The San Diego traffic court commissioner ruled the driver was not guilty because she had been cited under a code requiring proof beyond a reasonable doubt the device was in operation. No such proof was provided in this case. The commissioner did note that the California code specifically bars the operation of a video or TV screen while the vehicle is moving, which might have been broad enough to apply to the Google Glass.
What’s the law in Nova Scotia?
We all know you can’t use a cell-phone while driving, so where does a device like Google Glass fit in? The Motor Vehicle Act states that drivers cannot have ornaments, decorations, screens, or other things located in the car so that they obstruct the vision or distract the attention of the driver. It also states that you can’t drive a car with a screen, or other means of visually receiving a television broadcast, visible to the driver while he is operating the vehicle.

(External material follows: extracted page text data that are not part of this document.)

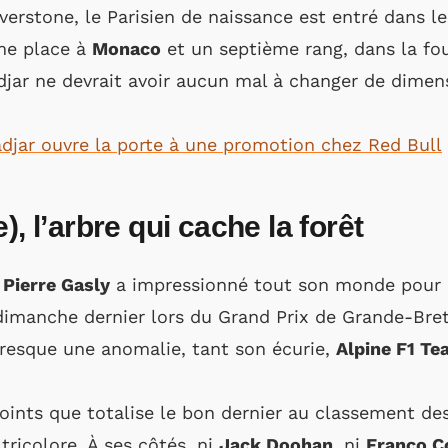
verstone, le Parisien de naissance est entré dans le
me place à
Monaco
et un septième rang, dans la fo
djar ne devrait avoir aucun mal à changer de dimensi
Hadjar ouvre la porte à une promotion chez Red Bull
), l’arbre qui cache la forêt
,
Pierre Gasly
a impressionné tout son monde pour s’
dimanche dernier lors du Grand Prix de Grande-Bre
 presque une anomalie, tant son écurie,
Alpine F1 T
 points que totalise le bon dernier au classement d
tricolore. À ses côtés, ni
Jack Doohan
, ni
Franco C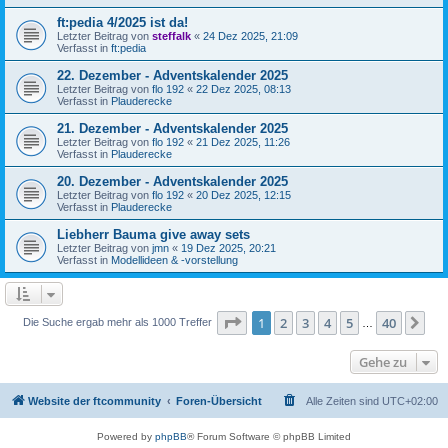
ft:pedia 4/2025 ist da!
Letzter Beitrag von
steffalk
«
24 Dez 2025, 21:09
Verfasst in
ft:pedia
22. Dezember - Adventskalender 2025
Letzter Beitrag von
flo 192
«
22 Dez 2025, 08:13
Verfasst in
Plauderecke
21. Dezember - Adventskalender 2025
Letzter Beitrag von
flo 192
«
21 Dez 2025, 11:26
Verfasst in
Plauderecke
20. Dezember - Adventskalender 2025
Letzter Beitrag von
flo 192
«
20 Dez 2025, 12:15
Verfasst in
Plauderecke
Liebherr Bauma give away sets
Letzter Beitrag von
jmn
«
19 Dez 2025, 20:21
Verfasst in
Modellideen & -vorstellung
Seite
1
von
40
1
2
3
4
5
40
Nä
Die Suche ergab mehr als 1000 Treffer
…
Gehe zu
Website der ftcommunity
Foren-Übersicht
Alle Zeiten sind
UTC+02:00
Powered by
phpBB
® Forum Software © phpBB Limited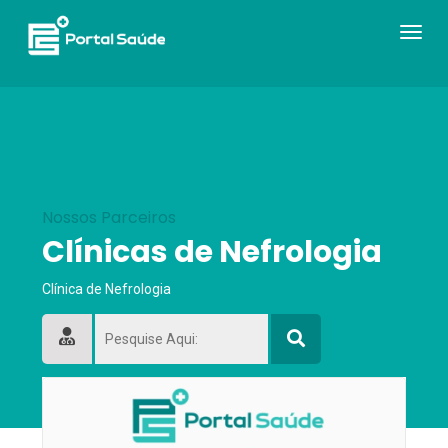
Navega
Toogle
Nossos Parceiros
Clínicas de Nefrologia
Clínica de Nefrologia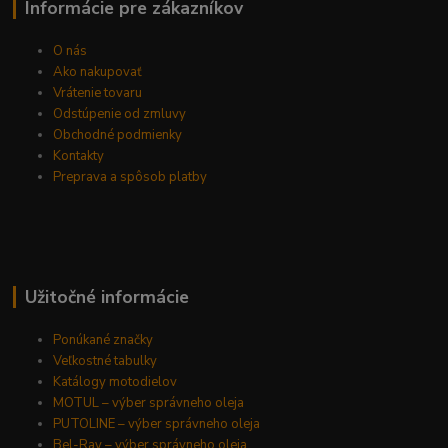
Informácie pre zákazníkov
O nás
Ako nakupovať
Vrátenie tovaru
Odstúpenie od zmluvy
Obchodné podmienky
Kontakty
Preprava a spôsob platby
Užitočné informácie
Ponúkané značky
Veľkostné tabulky
Katálogy motodielov
MOTUL – výber správneho oleja
PUTOLINE – výber správneho oleja
Bel-Ray – výber správneho oleja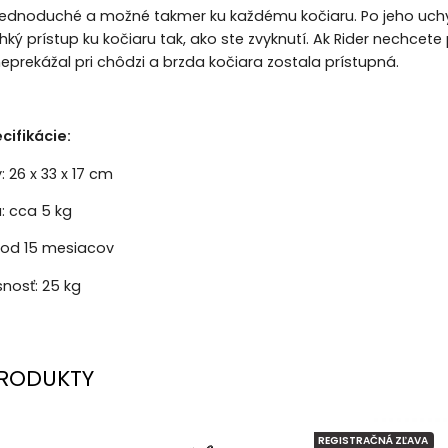
 jednoduché a možné takmer ku každému kočiaru. Po jeho uchyt
ý prístup ku kočiaru tak, ako ste zvyknutí. Ak Rider nechce
eprekážal pri chôdzi a brzda kočiara zostala prístupná.
cifikácie:
 26 x 33 x 17 cm
: cca 5 kg
od 15 mesiacov
nosť: 25 kg
RODUKTY
REGISTRAČNÁ ZĽAVA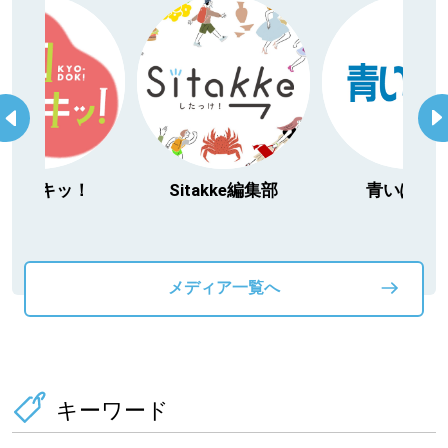
ドキッ！
Sitakke編集部
青いぽすと
メディア一覧へ
キーワード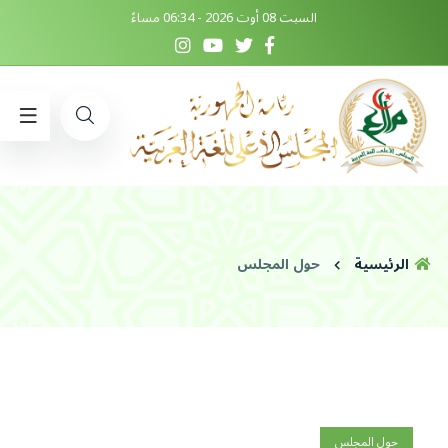
السبت 08 أوت 2026 - 06:34 مساءً
الرئيسية
حول المجلس
حول المجلس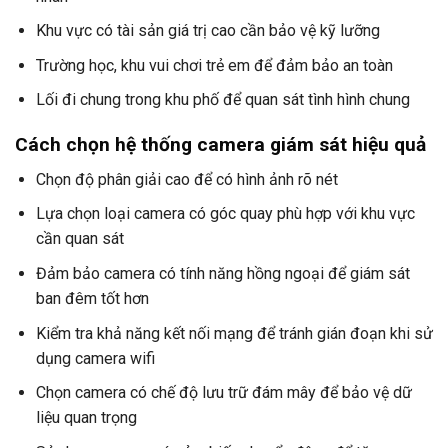
Khu vực có tài sản giá trị cao cần bảo vệ kỹ lưỡng
Trường học, khu vui chơi trẻ em để đảm bảo an toàn
Lối đi chung trong khu phố để quan sát tình hình chung
Cách chọn hệ thống camera giám sát hiệu quả
Chọn độ phân giải cao để có hình ảnh rõ nét
Lựa chọn loại camera có góc quay phù hợp với khu vực
cần quan sát
Đảm bảo camera có tính năng hồng ngoại để giám sát
ban đêm tốt hơn
Kiểm tra khả năng kết nối mạng để tránh gián đoạn khi sử
dụng camera wifi
Chọn camera có chế độ lưu trữ đám mây để bảo vệ dữ
liệu quan trọng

Coupled with the duty to drive “in a careful and prudent manner”, one could see how a device like Google Glasses could “distract the attention of the driver”. Most provinces in Canada have similar distracted driving legislation banning screens which are visible to the driver, with exceptions for GPS devices (although programming it while driving is banned).
Unlike in California, the law in Nova Scotia does not require proof the device was in operation. It is likely that if you’re wearing a Google Glass or similar device, or like the man in Alberta who was caught earlier in the month watching TV on his laptop while driving at night on an icy road, you could be ticketed for distracted driving.
This is an interesting story to keep an eye on, especially in light of a recent announcement by Google that they have invented contact lenses which can monitor glucose levels. Three US states – Delaware, New Jersey, and West Virginia – have already introduced bills to ban driving with Google Glasses.